A qualified but incomplete thanks to Gregg Easterbrook’s editor at Reuters

Dear Reuters editor:

Thanks for reading my blog and correcting the erroneous numbers in Easterbrook’s column from the other day.

I’m pretty sure you got the corrections from my blog because in your corrections you used the exact same links that I posted. I think your readers will like that you gave links to the sources of your numbers.

But I’d appreciate if you cite me! It’s considered polite to credit your sources rather than just copying over numbers and links with no mention of where they came from. Unlike Easterbrook, I’m not expecting to be paid for this material but I’d still like to be thanked.

(See the last paragraph of this post by Felix Salmon for more on the desirability of linking to your sources.)
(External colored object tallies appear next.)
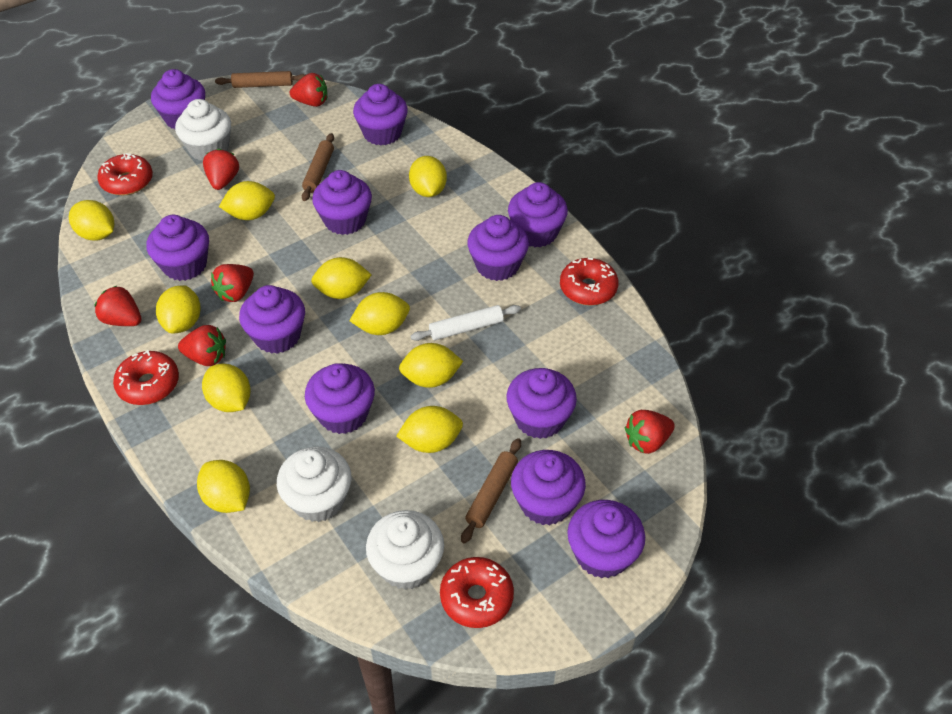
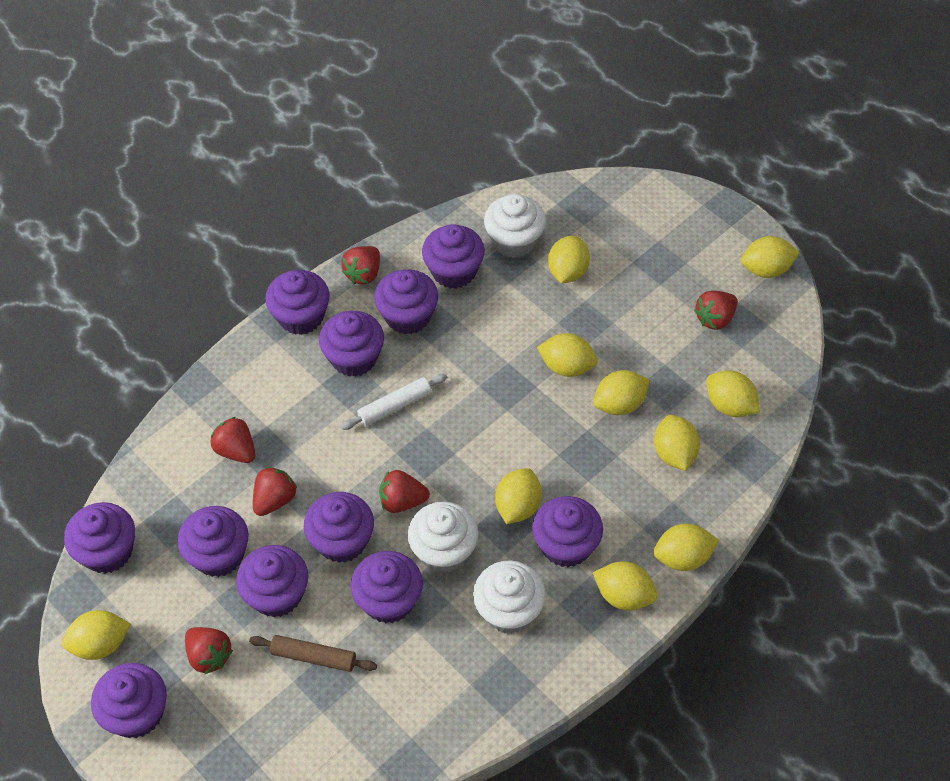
brown rolling pin: 3 -> 1
red donut: 4 -> 0

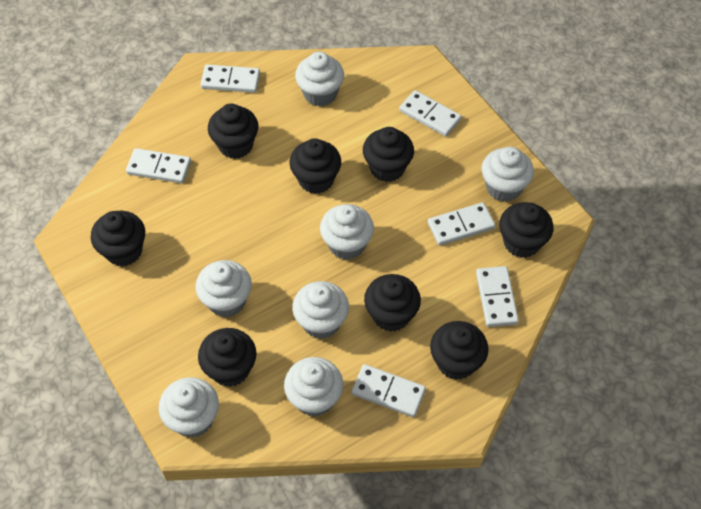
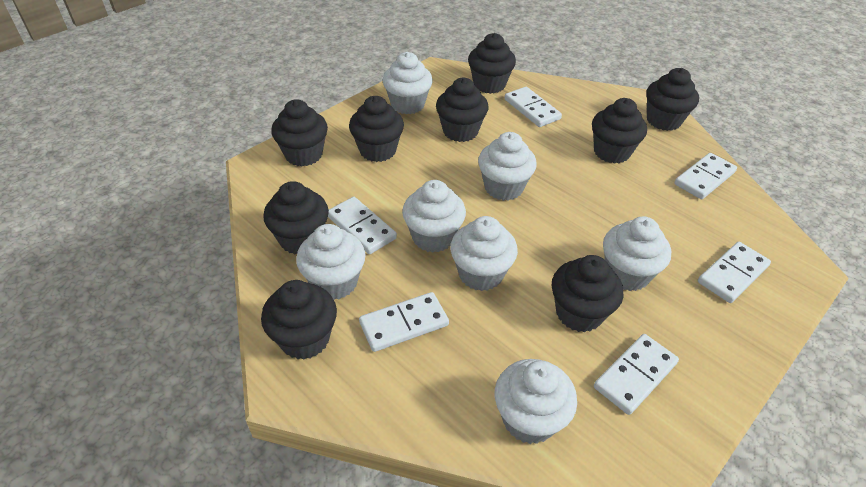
black cupcake: 8 -> 9

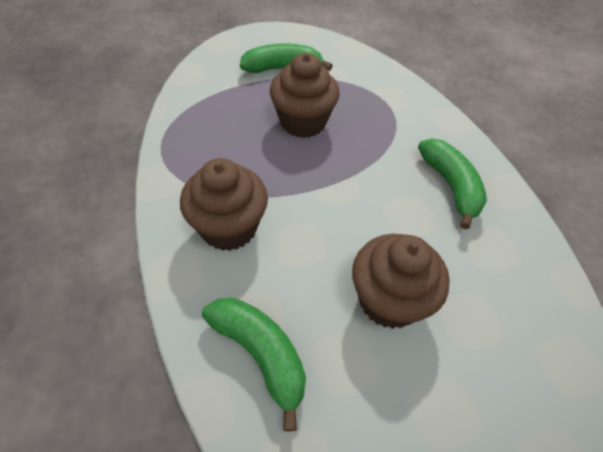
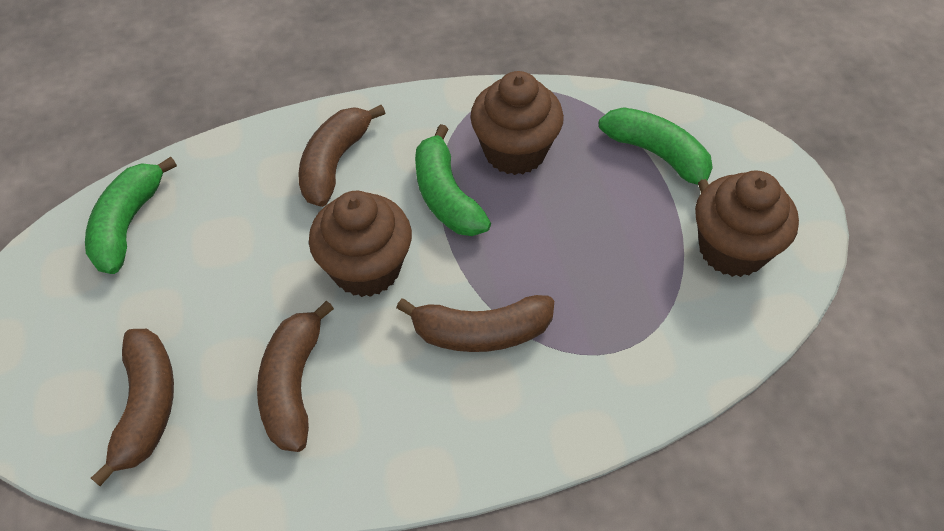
brown banana: 0 -> 4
Also, since you’re correcting the article anyway, maybe you could go back and change this sentence too:

But don’t sell Huntsman short because he is low in the polls – Obama had been at that point, too.

As I noted earlier,

As of 14 Oct 2011, Gallup gives Huntsman 2% support among Republicans. That puts him behind the leaders: No Opinion and Mitt Romney (tied at 20% each), Herman Cain, Rick Perry, Ron Paul, Newt Gingrich, and Michele Bachman. Rick Santorum is ahead of Huntsman, for chrissake. Google that, pal!
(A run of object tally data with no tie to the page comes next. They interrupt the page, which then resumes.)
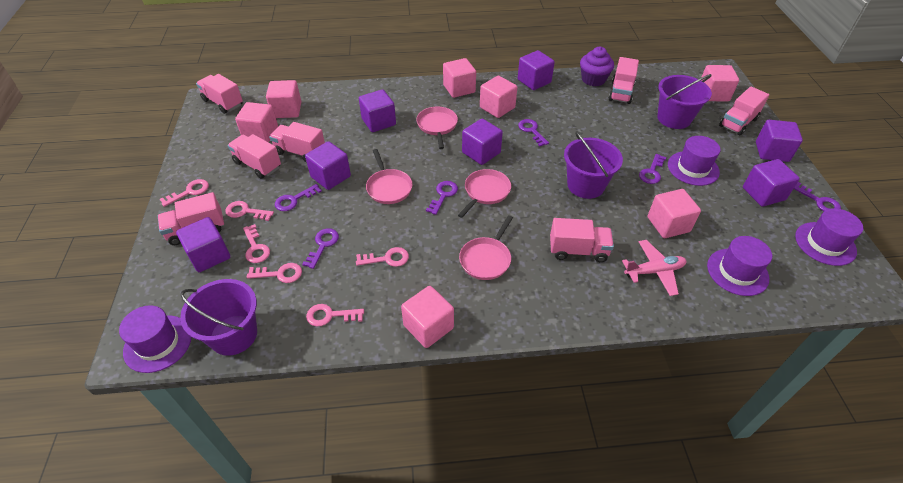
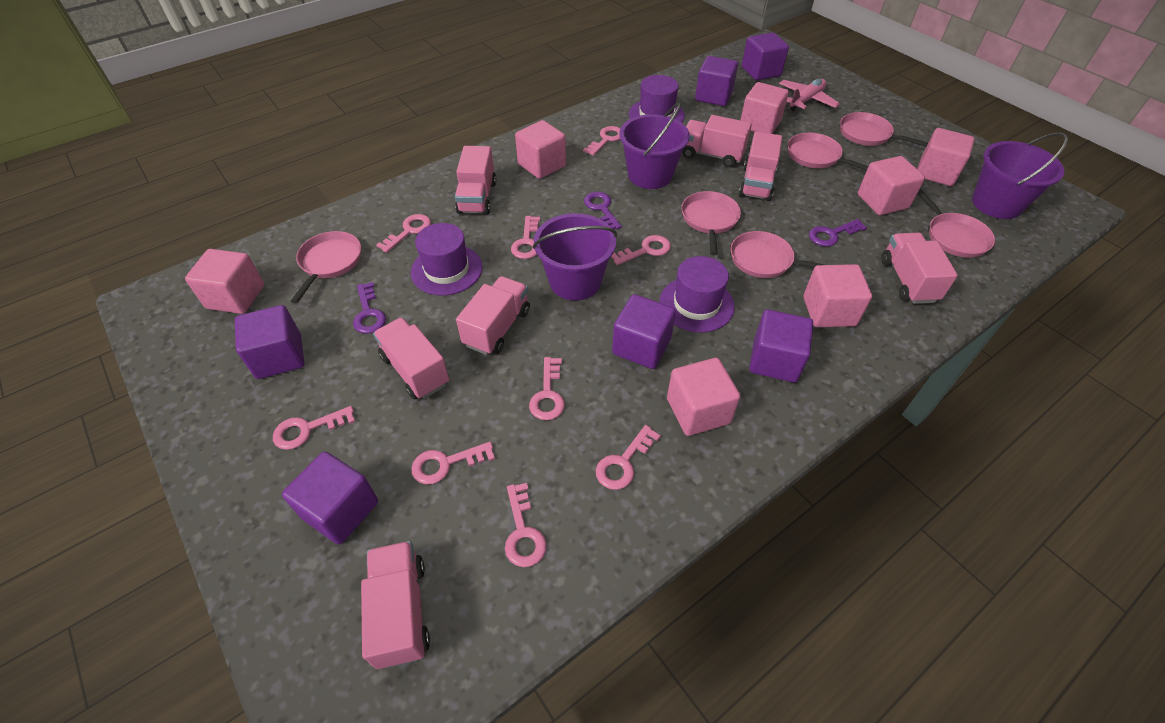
pink key: 6 -> 9
pink pan: 4 -> 6
purple cube: 7 -> 6
purple cupcake: 1 -> 0
purple hat: 4 -> 3
purple key: 6 -> 3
What about Obama? How was he polling in October, 2007? He was in second place with 21% support (compared to Hillary Clinton at 50%). So, yeah, anything could happen—but there’s a big difference between 21% and 2%.
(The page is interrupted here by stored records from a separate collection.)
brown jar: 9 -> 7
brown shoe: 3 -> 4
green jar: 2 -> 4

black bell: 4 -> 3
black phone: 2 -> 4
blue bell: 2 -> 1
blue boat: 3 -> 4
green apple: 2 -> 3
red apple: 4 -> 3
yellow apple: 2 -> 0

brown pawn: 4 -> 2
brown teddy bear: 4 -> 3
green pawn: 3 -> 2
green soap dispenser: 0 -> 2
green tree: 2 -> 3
Finally, you might want to follow another one of the links on my blog post and explain to your readers that the idea that Obama might lose in 2012 is not new, that political scientist Doug Hibbs floated the idea (with supporting evidence) several months ago.

I know this is a lot of editing, but now that you’ve started, why not finish the job?

Yours etc.,

Andrew Gelman
Department of Statistics and Department of Political Science
Columbia University

P.S. You might wonder why this bothers me so much. First, the mistakes appeared in Reuters, which I think of as a news organization that tries to get its facts right. Second, electoral politics is one of my areas of research and it bugs me when people get things wrong. I don’t want to start a side career pointing out that “something is wrong on the internet” (as xkcd put it), but now that I happened to notice this one, I’d like to follow it up.

6 thoughts on “A qualified but incomplete thanks to Gregg Easterbrook’s editor at Reuters

    • In this case, he could use a Creative Commons license in which reproduction of the blog’s content by for profit corporations would have come cost. However, I don’t think that facts and links can be copyrighted…

      Manoel

  1. I love your “something is wrong on the internet” posts. I wish they could be your whole career! (nothing against your actual career, obviously, but it doesn’t make for such genius blog posts).